WHAT YOU SHOULD DO
Quote every line of the data below as it stands, omitting pictures.

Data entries
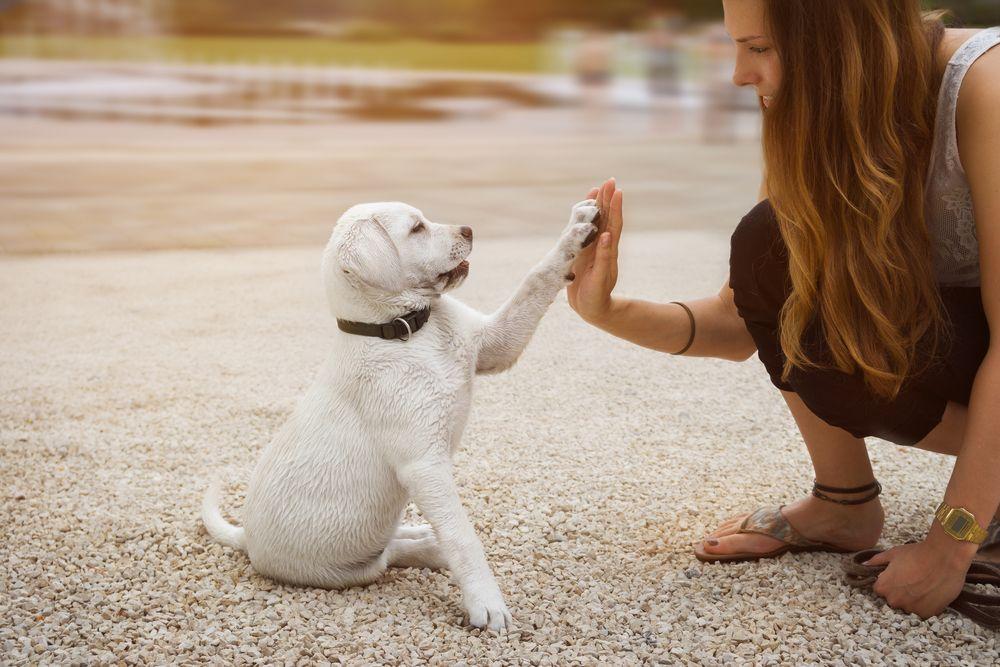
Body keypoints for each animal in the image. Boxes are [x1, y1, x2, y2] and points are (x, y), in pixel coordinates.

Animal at [199, 198, 596, 632]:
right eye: (417, 229)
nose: (469, 230)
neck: (408, 330)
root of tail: (246, 539)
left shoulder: (495, 345)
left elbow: (535, 279)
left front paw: (576, 230)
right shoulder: (424, 465)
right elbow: (461, 535)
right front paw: (486, 602)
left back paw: (425, 538)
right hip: (350, 568)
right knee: (390, 555)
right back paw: (430, 549)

RESPONSE TO THIS TASK
Body keypoints for each animal in the image. Boxes are [x1, y1, x2, y2] and points are (x, y), in pixel coordinates.

Animal at [199, 198, 596, 632]:
right eye: (417, 229)
nose: (469, 230)
neck: (408, 330)
root of tail: (246, 539)
left shoulder: (495, 345)
left elbow: (535, 279)
left front paw: (576, 230)
right shoulder: (424, 465)
right elbow: (461, 535)
right front paw: (486, 602)
left back paw: (425, 538)
right hip: (350, 568)
right knee: (390, 555)
right back paw: (430, 549)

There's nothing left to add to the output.